- Исходный документ:
Наши далекие предки лучше нас знали «военную теорию» (мне не по душе термин «военное искусство»: война и искусство – вещи плохо сочетаемые). Современные потомки великих воинов, алан, носящие их имя, допустили столько ошибок во время недавних событий по обе стороны перевала…

Аланы разработали свою контр-армадиллию, ту тактику, что вместе с остальными приемами помогла им пройти с боями по всей Европе и Северной Африке. «Аланское кольцо». Суть его состояла в том, чтобы продвигаться по возможности двумя рядами при одновременной высылке вестовых, чтобы при опасности быстро разомкнуть ряды и также быстро сомкнуть их в круг из бричек и повозок, через которые вражеская конница пройти уже не могла. Сами же оборонявшиеся делали внезапные вылазки, быстро разомкнув круг, и делали это с таким умением, что не только обращали в бегство силы нападающих, но и пополняли свои обозы тягловой силой и провизией. Европейцы дали этому приему настолько меткое название, что оно прижилось и отмечается до сих пор – не только в отдельных монографиях, но и в некоторых учебниках по средневековой истории. А также и современной истории, ибо англо-бурская война проходила в начале прошлого столетия.

«А при чем тут англо-бурская война»? – удивится читатель. А притом, что англичане привезли «аланское кольцо» в Южную Африку… В ЮАР есть город с трудно произносимым названием – Питермаритцбург, неподалеку от Дурбана, второго по индустриальной мощи города в этой стране. Пмб (так коротко обозначают этот город) является столицей обширной провинции Ква-Зулу Натал, где проходили основные события той войны. Так вот, в Историческом музее этого края находится просторный зал, в котором много разнообразного вооружения и с несколько дюжин больших железных бричек, расположенных по кругу, с солдатами-манекенами в центре и небольшими короткоствольными пушками между этими военно-транспортными средствами. А рядом – надпись большими буквами: «Так использовали англичане тактику «аланского кольца» в войне с бурами».

Европейцы переняли эту тактику, как и «Монт-Форт» («Гора-Крепость»), «Фалс рекуа» («Ложное отступление»), «Ретро атак» («Обратная атака») и некоторые виды вооружений, у алан. Вообще, тема – аланские заимствования в Европе – должна быть интересной: в одном только испанском языке имеется более десятка слов с корнем «алан», в основном, военного характера. Продолжить бы изыскания В.И. Абаева, который так тонко уловил «осетинские изоглоссы» в европейских языках в своей известной книге с одноименным названием.

После такой находки мне как-то легче стало и на юге Африки. Как и в Западной Европе, где мне всегда хочется воскликнуть: «Здесь аланский дух, здесь Аланией пахнет»… А в Северной Африке я арабам иногда напоминал: «Вы живете здесь дольше нас, а мы – раньше вас»! В раннем средневековье целых 105 лет здесь хозяевами были алано-вандалы, отобравшие этот благодатный край у Римской Империи… вместе с его золотом.

- Задание:
Дословно перепишите фрагмент текста об аланском кольце, начиная с места, где стоит «Европейцы переняли эту», и заканчивая словами «с одноименным названием.» включительно. Опирайтесь исключительно на текст об аланском кольце.

[Изображения поз человека с координатами]
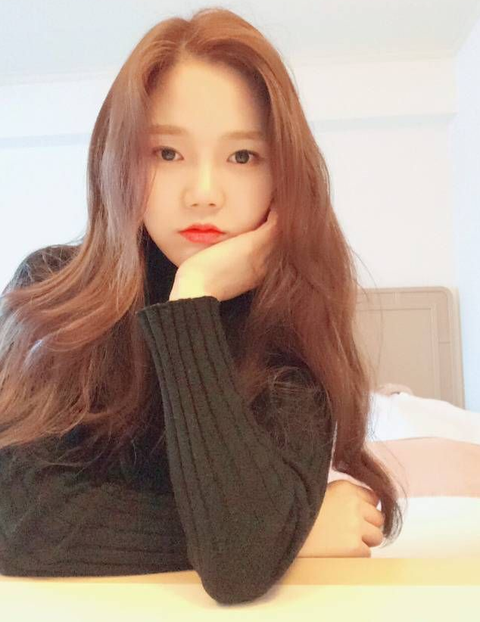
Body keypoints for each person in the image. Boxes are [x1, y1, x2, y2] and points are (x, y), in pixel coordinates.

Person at [0, 7, 405, 605]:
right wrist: (289, 531)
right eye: (167, 153)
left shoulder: (291, 321)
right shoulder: (54, 289)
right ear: (119, 160)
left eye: (243, 156)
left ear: (283, 175)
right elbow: (19, 522)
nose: (204, 193)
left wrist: (193, 298)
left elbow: (237, 568)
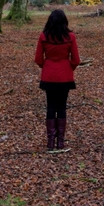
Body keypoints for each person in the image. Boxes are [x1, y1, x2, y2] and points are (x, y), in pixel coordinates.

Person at [34, 9, 80, 152]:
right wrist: (68, 67)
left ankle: (50, 142)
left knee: (50, 107)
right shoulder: (70, 36)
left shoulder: (44, 36)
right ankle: (60, 142)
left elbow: (38, 59)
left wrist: (46, 66)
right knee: (61, 107)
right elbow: (76, 60)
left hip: (49, 76)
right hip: (65, 76)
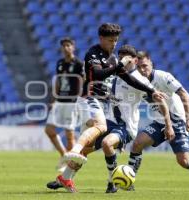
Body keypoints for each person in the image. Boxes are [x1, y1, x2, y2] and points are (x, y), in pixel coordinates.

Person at [48, 23, 166, 193]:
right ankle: (80, 157)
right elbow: (97, 74)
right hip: (90, 99)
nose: (114, 44)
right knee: (99, 130)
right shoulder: (93, 54)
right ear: (101, 38)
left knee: (88, 147)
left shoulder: (120, 65)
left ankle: (66, 177)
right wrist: (118, 67)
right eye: (111, 40)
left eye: (116, 40)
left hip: (116, 119)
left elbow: (129, 79)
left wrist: (152, 90)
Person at [127, 51, 189, 192]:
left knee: (183, 161)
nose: (143, 70)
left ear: (151, 63)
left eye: (145, 66)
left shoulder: (163, 77)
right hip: (159, 122)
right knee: (137, 144)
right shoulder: (138, 82)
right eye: (140, 67)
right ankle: (129, 179)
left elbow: (185, 95)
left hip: (177, 121)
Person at [44, 37, 84, 172]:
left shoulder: (78, 64)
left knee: (69, 134)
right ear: (61, 48)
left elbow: (82, 83)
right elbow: (58, 82)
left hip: (72, 102)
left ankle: (70, 166)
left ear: (73, 47)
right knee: (49, 130)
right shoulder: (60, 63)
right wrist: (53, 99)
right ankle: (64, 155)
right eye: (64, 46)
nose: (66, 48)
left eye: (69, 45)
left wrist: (80, 100)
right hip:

- Ваше решение:
Европейцы переняли эту тактику, как и «Монт-Форт» («Гора-Крепость»), «Фалс рекуа» («Ложное отступление»), «Ретро атак» («Обратная атака») и некоторые виды вооружений, у алан. Вообще, тема – аланские заимствования в Европе – должна быть интересной: в одном только испанском языке имеется более десятка слов с корнем «алан», в основном, военного характера. Продолжить бы изыскания В.И. Абаева, который так тонко уловил «осетинские изоглоссы» в европейских языках в своей известной книге с одноименным названием.